Written task :: Copy every line of the records that includes the word "zero".

Source data ::
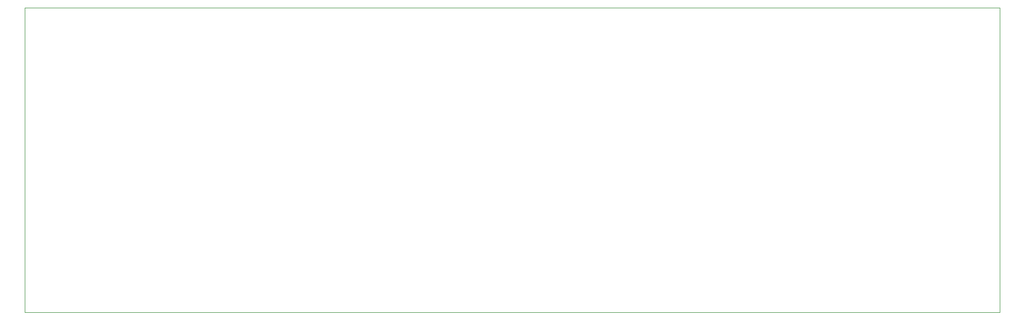
<source format=gbr>
G04 #@! TF.FileFunction,Profile,NP*
%FSLAX46Y46*%
G04 Gerber Fmt 4.6, Leading zero omitted, Abs format (unit mm)*
G04 Created by KiCad (PCBNEW 4.0.4-stable) date 05/18/17 20:07:39*
%MOMM*%
%LPD*%
G01*
G04 APERTURE LIST*
%ADD10C,0.100000*%
G04 APERTURE END LIST*
D10*
X160000000Y0D02*
X160000000Y50000000D01*
X0Y50000000D02*
X160000000Y50000000D01*
X0Y0D02*
X0Y50000000D01*
X0Y0D02*
X160000000Y0D01*
M02*

</source>
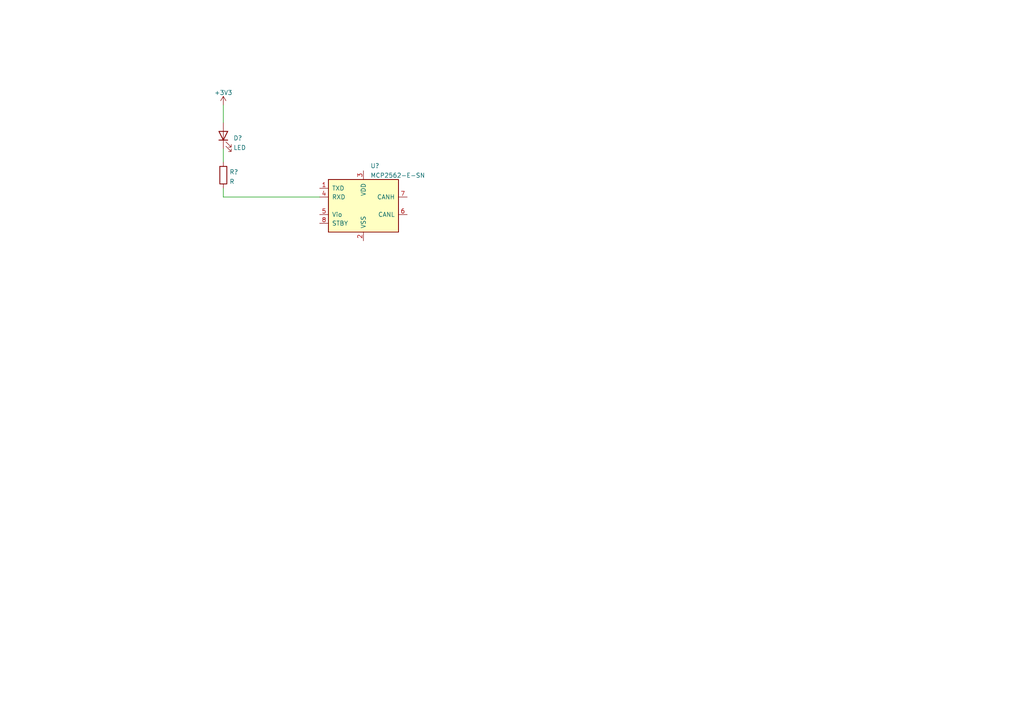
<source format=kicad_sch>
(kicad_sch (version 20211123) (generator eeschema)

  (uuid a544543f-c79b-4539-8648-9dae4433fb29)

  (paper "A4")

  


  (wire (pts (xy 64.77 43.18) (xy 64.77 46.99))
    (stroke (width 0) (type default) (color 0 0 0 0))
    (uuid 6c10d887-11d7-429f-aaab-7312db306c50)
  )
  (wire (pts (xy 64.77 30.48) (xy 64.77 35.56))
    (stroke (width 0) (type default) (color 0 0 0 0))
    (uuid 9789ff7e-1373-4d34-8dcd-11af0c9c3e4f)
  )
  (wire (pts (xy 64.77 57.15) (xy 92.71 57.15))
    (stroke (width 0) (type default) (color 0 0 0 0))
    (uuid a8fd34fb-50ff-4958-b812-dffb0c725beb)
  )
  (wire (pts (xy 64.77 57.15) (xy 64.77 54.61))
    (stroke (width 0) (type default) (color 0 0 0 0))
    (uuid c80b3e95-6aa1-4856-91eb-24f315ddfd0c)
  )

  (symbol (lib_id "Device:R") (at 64.77 50.8 0) (unit 1)
    (in_bom yes) (on_board yes) (fields_autoplaced)
    (uuid 0ee4f337-95e5-4a44-a816-f788821cba4a)
    (property "Reference" "R?" (id 0) (at 66.548 49.8915 0)
      (effects (font (size 1.27 1.27)) (justify left))
    )
    (property "Value" "R" (id 1) (at 66.548 52.6666 0)
      (effects (font (size 1.27 1.27)) (justify left))
    )
    (property "Footprint" "" (id 2) (at 62.992 50.8 90)
      (effects (font (size 1.27 1.27)) hide)
    )
    (property "Datasheet" "~" (id 3) (at 64.77 50.8 0)
      (effects (font (size 1.27 1.27)) hide)
    )
    (pin "1" (uuid 6a15f517-8cc8-4d42-aaa4-3437a91011ef))
    (pin "2" (uuid 56436916-a20e-46de-98dc-e2c89c7eb748))
  )

  (symbol (lib_id "Interface_CAN_LIN:MCP2562-E-SN") (at 105.41 59.69 0) (unit 1)
    (in_bom yes) (on_board yes) (fields_autoplaced)
    (uuid 2361ed9d-44ac-40c1-ab71-db1419d4ef87)
    (property "Reference" "U?" (id 0) (at 107.4294 48.1035 0)
      (effects (font (size 1.27 1.27)) (justify left))
    )
    (property "Value" "MCP2562-E-SN" (id 1) (at 107.4294 50.8786 0)
      (effects (font (size 1.27 1.27)) (justify left))
    )
    (property "Footprint" "Package_SO:SOIC-8_3.9x4.9mm_P1.27mm" (id 2) (at 105.41 72.39 0)
      (effects (font (size 1.27 1.27) italic) hide)
    )
    (property "Datasheet" "http://ww1.microchip.com/downloads/en/DeviceDoc/25167A.pdf" (id 3) (at 105.41 59.69 0)
      (effects (font (size 1.27 1.27)) hide)
    )
    (pin "1" (uuid 93340c38-8bfd-447a-bf60-be3c6dc860d9))
    (pin "2" (uuid e5e03502-ed28-4743-9af6-23bafe8e639e))
    (pin "3" (uuid aeef9f8f-2515-46d6-a613-4e8d98d0e468))
    (pin "4" (uuid 875404be-e359-458a-af29-1bd3403dd55f))
    (pin "5" (uuid f683b564-906b-42f6-a233-cd22c58657dd))
    (pin "6" (uuid 013a1c32-db17-4fdf-9087-65b8bebaf5c1))
    (pin "7" (uuid d5316dab-96ab-4569-a34d-520f96a50c86))
    (pin "8" (uuid 39f65f62-d48a-4aa3-a9a3-c17d058105fe))
  )

  (symbol (lib_id "power:+3.3V") (at 64.77 30.48 0) (unit 1)
    (in_bom yes) (on_board yes) (fields_autoplaced)
    (uuid 4fe6981b-b29c-4bff-8414-9cf327d56d31)
    (property "Reference" "#PWR?" (id 0) (at 64.77 34.29 0)
      (effects (font (size 1.27 1.27)) hide)
    )
    (property "Value" "+3.3V" (id 1) (at 64.77 26.8755 0))
    (property "Footprint" "" (id 2) (at 64.77 30.48 0)
      (effects (font (size 1.27 1.27)) hide)
    )
    (property "Datasheet" "" (id 3) (at 64.77 30.48 0)
      (effects (font (size 1.27 1.27)) hide)
    )
    (pin "1" (uuid 30232234-b76c-4ef5-be01-5b9ed89bac9a))
  )

  (symbol (lib_id "Device:LED") (at 64.77 39.37 90) (unit 1)
    (in_bom yes) (on_board yes) (fields_autoplaced)
    (uuid 79fa2112-ba21-4d8b-a179-bbafcafc0b2a)
    (property "Reference" "D?" (id 0) (at 67.691 40.049 90)
      (effects (font (size 1.27 1.27)) (justify right))
    )
    (property "Value" "LED" (id 1) (at 67.691 42.8241 90)
      (effects (font (size 1.27 1.27)) (justify right))
    )
    (property "Footprint" "" (id 2) (at 64.77 39.37 0)
      (effects (font (size 1.27 1.27)) hide)
    )
    (property "Datasheet" "~" (id 3) (at 64.77 39.37 0)
      (effects (font (size 1.27 1.27)) hide)
    )
    (pin "1" (uuid 41fc99c9-3766-40d6-baf6-cbc4588ee446))
    (pin "2" (uuid 26783648-88ba-441b-8261-98986d121cfe))
  )
)

</source>
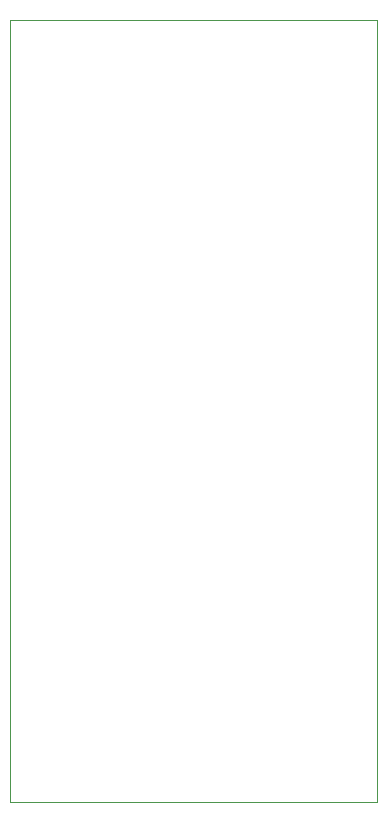
<source format=gbr>
%TF.GenerationSoftware,KiCad,Pcbnew,(6.0.11)*%
%TF.CreationDate,2023-02-12T19:00:00-06:00*%
%TF.ProjectId,video_if_ql_vga,76696465-6f5f-4696-965f-716c5f766761,v1.0*%
%TF.SameCoordinates,Original*%
%TF.FileFunction,Profile,NP*%
%FSLAX46Y46*%
G04 Gerber Fmt 4.6, Leading zero omitted, Abs format (unit mm)*
G04 Created by KiCad (PCBNEW (6.0.11)) date 2023-02-12 19:00:00*
%MOMM*%
%LPD*%
G01*
G04 APERTURE LIST*
%TA.AperFunction,Profile*%
%ADD10C,0.100000*%
%TD*%
G04 APERTURE END LIST*
D10*
X126720600Y-124700000D02*
X157835600Y-124700000D01*
X157835600Y-124700000D02*
X157835600Y-58496200D01*
X157835600Y-58496200D02*
X126720600Y-58496200D01*
X126720600Y-58496200D02*
X126720600Y-124700000D01*
M02*

</source>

Solved exercise ::
G04 Gerber Fmt 4.6, Leading zero omitted, Abs format (unit mm)*
G04 Gerber Fmt 4.6, Leading zero omitted, Abs format (unit mm)*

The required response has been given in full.